Też bym go zwolnił, to co Stalowka zagrała w ostatnich dwóch meczach to nie dało się patrzec, aż w oczy szczypalo, z Motorem już było źle no ale jak się wygrywa mecz to już styl nie taki ważny, ale z Wigrami to już komoromitacja była, raz że Getingera na obronie ustawił, zawodnika ktory jako jeden z nielicznych potrafi coś w ofensywie zamieszać i bramke strzelic, dwa to że druzyna atakuje max 4 zawodnikami przegrywając u siebie z naprawdę slabym zespołem, a obrońcy we czterech zostają na swojej połowie i robi się 30 metrowa luka między obrona a druga linia. Nawet w okregowce to wiedza że trzeba podejść wysoko i presingiem próbować, a Kalita tak ich ustawił jakby się bał że 2-0 przegra.

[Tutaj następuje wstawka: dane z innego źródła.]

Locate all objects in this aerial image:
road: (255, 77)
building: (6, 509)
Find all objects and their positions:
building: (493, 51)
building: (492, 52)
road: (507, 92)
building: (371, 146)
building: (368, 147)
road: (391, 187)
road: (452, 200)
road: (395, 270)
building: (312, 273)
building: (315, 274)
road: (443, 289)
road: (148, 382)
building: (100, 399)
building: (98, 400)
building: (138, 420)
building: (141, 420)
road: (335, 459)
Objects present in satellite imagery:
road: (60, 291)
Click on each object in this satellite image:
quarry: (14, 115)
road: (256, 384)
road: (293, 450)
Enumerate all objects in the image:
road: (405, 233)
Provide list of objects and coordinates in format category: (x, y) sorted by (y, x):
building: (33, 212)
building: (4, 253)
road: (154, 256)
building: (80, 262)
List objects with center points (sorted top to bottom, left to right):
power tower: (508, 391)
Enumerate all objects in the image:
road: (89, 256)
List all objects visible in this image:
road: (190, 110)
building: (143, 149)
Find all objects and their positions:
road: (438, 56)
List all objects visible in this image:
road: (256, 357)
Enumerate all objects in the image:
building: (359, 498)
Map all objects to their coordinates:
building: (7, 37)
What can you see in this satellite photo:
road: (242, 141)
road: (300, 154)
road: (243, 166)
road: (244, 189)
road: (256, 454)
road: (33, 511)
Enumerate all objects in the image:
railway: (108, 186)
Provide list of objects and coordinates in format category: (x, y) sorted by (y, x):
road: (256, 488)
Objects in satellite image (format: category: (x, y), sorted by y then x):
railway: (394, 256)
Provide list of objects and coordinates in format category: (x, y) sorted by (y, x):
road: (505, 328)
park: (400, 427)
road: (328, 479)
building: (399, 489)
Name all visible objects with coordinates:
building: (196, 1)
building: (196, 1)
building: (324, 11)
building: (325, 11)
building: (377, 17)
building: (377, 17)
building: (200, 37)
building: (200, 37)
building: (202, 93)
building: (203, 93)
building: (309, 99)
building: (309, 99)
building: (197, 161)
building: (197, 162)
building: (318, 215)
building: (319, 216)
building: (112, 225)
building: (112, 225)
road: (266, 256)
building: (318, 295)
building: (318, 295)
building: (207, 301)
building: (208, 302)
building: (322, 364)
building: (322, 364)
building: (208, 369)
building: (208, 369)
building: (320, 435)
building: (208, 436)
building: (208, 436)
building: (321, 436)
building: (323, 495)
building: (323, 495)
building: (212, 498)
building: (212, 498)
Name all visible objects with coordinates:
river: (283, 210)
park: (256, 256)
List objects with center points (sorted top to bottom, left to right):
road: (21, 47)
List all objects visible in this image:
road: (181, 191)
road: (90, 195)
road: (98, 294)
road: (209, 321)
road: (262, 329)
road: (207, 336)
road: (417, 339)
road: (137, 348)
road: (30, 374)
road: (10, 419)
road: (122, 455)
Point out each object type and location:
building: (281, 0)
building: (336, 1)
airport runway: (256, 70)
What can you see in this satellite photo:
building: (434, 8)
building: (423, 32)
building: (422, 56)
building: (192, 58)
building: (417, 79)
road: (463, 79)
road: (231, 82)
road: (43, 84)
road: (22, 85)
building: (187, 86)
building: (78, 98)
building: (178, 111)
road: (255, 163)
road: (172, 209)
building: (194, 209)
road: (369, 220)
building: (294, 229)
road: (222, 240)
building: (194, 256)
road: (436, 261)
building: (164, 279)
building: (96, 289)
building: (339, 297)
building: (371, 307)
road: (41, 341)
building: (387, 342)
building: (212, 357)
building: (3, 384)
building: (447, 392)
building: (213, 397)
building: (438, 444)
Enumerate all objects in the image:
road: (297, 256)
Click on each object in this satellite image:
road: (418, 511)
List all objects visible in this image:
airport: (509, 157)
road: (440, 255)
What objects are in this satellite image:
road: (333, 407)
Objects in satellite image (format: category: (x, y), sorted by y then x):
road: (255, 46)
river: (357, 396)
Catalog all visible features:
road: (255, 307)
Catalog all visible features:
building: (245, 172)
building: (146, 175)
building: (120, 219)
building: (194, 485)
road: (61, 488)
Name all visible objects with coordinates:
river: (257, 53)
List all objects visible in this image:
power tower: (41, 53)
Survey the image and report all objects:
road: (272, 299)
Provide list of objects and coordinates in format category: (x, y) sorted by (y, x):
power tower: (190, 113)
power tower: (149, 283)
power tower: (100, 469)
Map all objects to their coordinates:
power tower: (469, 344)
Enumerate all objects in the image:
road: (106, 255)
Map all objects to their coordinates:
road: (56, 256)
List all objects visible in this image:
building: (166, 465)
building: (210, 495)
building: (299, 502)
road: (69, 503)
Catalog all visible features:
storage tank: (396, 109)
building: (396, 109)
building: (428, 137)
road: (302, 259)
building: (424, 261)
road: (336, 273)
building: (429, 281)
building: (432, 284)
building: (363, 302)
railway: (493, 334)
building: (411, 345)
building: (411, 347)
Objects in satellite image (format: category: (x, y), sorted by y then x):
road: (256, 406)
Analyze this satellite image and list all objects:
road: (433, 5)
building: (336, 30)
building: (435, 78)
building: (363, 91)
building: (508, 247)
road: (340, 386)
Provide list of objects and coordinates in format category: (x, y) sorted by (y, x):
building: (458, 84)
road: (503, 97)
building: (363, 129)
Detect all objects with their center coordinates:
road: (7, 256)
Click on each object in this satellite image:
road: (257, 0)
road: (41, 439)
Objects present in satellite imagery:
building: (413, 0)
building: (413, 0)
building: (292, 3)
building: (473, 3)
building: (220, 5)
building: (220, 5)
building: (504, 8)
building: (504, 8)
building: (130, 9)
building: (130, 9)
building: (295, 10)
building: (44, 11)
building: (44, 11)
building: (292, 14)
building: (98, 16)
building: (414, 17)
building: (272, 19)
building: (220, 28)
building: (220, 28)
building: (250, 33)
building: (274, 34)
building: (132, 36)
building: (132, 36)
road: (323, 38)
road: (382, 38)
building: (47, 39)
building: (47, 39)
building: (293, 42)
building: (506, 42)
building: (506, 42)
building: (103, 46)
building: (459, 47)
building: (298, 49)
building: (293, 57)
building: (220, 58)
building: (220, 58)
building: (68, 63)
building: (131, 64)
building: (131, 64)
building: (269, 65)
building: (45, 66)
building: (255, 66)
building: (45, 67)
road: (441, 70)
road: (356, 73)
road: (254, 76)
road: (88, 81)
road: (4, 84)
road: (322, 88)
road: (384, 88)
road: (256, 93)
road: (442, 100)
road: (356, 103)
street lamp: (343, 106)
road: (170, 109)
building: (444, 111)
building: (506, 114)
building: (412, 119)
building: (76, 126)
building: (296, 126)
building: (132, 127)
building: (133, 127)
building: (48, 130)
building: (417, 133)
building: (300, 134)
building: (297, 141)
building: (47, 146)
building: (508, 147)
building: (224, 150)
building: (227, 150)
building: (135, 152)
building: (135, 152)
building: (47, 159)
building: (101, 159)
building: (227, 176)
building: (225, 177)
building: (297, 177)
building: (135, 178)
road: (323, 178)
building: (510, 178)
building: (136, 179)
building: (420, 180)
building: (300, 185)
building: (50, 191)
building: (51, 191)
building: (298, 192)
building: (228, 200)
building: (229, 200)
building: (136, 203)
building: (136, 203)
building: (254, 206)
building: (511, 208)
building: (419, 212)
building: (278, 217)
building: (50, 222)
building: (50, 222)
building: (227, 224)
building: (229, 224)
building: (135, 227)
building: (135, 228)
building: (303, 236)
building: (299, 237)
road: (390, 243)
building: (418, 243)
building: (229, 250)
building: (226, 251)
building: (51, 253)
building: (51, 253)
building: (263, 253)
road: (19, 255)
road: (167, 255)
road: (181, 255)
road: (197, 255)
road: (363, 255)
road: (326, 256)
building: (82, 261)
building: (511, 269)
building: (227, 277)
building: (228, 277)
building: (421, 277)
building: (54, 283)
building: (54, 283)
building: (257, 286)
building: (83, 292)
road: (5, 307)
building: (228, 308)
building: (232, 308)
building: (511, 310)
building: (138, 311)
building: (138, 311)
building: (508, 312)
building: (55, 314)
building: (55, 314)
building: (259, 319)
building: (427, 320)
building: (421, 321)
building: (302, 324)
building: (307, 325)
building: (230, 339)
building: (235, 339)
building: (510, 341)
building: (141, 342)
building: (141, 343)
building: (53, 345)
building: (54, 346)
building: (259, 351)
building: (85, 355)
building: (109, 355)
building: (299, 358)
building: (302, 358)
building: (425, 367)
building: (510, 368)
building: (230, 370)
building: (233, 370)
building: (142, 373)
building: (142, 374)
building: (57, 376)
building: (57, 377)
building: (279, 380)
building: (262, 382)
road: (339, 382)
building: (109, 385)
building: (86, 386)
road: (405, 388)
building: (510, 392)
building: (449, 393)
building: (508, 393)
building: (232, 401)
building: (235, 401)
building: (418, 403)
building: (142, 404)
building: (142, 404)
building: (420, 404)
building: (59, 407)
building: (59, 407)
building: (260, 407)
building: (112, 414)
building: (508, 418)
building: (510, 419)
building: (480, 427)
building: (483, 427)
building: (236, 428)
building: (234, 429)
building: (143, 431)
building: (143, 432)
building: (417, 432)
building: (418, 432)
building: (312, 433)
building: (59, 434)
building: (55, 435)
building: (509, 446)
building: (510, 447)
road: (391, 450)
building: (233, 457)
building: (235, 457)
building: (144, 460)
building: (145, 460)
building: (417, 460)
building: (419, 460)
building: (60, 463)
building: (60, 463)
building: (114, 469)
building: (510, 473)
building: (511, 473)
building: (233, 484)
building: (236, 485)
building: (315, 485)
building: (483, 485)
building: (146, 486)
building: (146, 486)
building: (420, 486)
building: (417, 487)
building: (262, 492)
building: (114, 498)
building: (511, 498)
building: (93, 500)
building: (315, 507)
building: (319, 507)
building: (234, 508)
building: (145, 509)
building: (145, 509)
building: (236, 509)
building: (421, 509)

Myślę że bez trenera lepiej by zagrali.
Witam, może ktoś się w końcu obudzi macie w stali doświadczonego piłkarza i trenera z zarazem wychowanka Dariusza Michalaka pewnie będzie godnym zastępcą a na pewno ma podejście profesjonalisty wystarczy popatrzeć na jego podejście w grupie młodszej gdzie zdradza wszelki sekrety piłkarskie młodemu pokoleniu, wiem coś o tym
no to spadeczek
~U'38SSW dobrze debilu.
Do fakt
A może to tak dla przykładu wywaliłbyś się sam debilu !!!!
Zarząd tego nie potwierdził więc bym się wstrzymał z dodawaniem newsa. Chodzą pogłoski, że Kalita jest na urlopie.
bez sensu. tą zmianę powinno się zrobić najpóźniej w przerwie zimowej. jak wtedy panowie z zarządu mu zawierzyli to powinien dokończyć. Do zmiany nadaje się ZARZĄD PIŁKI
Nie odchodzi tylko wypierdoli....go .Sam by nigdy nie zrezygnowal.Niech spada do Debicy trenowac niepelnosprawnych.Jeszcze tylko wyje...c Szymanskiego i Zajaca z Nieradka i bedzie normalniej.Klubem powinien zarzadzac ktos z biznesu a nie kibole.